Find the line with "905 293 193" and the line with "411 453 8.94" in the entries below; output exactly those two lines, every line between them, and no others.

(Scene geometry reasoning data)
━━━━━━━━

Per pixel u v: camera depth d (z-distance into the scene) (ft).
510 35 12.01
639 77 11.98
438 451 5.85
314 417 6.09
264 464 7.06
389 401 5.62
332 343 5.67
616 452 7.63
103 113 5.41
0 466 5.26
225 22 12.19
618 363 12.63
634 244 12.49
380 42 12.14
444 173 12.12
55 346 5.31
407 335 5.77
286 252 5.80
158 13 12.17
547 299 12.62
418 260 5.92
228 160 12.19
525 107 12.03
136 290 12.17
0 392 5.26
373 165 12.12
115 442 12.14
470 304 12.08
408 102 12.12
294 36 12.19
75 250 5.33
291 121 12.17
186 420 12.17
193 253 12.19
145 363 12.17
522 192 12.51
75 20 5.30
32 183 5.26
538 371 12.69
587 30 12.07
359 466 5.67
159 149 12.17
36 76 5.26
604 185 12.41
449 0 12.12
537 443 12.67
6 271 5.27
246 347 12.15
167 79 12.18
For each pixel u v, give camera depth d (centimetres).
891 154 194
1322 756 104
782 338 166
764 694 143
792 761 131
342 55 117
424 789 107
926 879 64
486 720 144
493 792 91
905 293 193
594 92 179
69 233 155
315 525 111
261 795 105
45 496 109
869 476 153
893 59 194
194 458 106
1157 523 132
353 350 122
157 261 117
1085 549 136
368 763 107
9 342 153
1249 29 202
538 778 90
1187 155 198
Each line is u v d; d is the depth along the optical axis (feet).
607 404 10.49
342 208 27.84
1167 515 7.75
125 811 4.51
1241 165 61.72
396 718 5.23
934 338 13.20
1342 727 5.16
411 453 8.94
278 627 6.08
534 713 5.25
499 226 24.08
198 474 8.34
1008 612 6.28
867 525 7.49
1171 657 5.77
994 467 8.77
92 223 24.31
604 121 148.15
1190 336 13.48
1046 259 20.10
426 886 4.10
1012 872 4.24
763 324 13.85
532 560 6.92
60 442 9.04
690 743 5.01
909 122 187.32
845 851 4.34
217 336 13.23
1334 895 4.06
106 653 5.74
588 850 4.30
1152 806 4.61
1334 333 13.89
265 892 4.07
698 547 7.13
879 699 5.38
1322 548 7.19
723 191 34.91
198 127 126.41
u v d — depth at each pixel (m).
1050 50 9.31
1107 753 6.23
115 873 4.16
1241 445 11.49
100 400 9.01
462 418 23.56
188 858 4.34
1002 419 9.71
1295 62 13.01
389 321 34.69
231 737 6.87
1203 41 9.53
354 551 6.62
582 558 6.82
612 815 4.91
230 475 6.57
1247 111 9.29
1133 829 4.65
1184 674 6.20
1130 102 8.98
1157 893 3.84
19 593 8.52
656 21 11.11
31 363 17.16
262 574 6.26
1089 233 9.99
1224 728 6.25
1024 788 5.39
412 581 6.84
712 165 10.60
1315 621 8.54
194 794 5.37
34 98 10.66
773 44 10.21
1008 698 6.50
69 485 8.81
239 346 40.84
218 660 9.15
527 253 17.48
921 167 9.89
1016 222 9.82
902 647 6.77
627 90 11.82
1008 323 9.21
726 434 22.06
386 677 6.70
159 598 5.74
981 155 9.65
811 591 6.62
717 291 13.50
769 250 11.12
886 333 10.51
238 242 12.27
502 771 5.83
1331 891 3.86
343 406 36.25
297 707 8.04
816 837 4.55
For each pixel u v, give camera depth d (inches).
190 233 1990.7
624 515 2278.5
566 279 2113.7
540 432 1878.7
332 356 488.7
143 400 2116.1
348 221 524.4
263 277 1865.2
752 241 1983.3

━━━━━━━━

# Task output
905 293 193
594 92 179
69 233 155
315 525 111
261 795 105
45 496 109
869 476 153
893 59 194
194 458 106
1157 523 132
353 350 122
157 261 117
1085 549 136
368 763 107
9 342 153
1249 29 202
538 778 90
1187 155 198
Each line is u v d; d is the depth along the optical axis (feet).
607 404 10.49
342 208 27.84
1167 515 7.75
125 811 4.51
1241 165 61.72
396 718 5.23
934 338 13.20
1342 727 5.16
411 453 8.94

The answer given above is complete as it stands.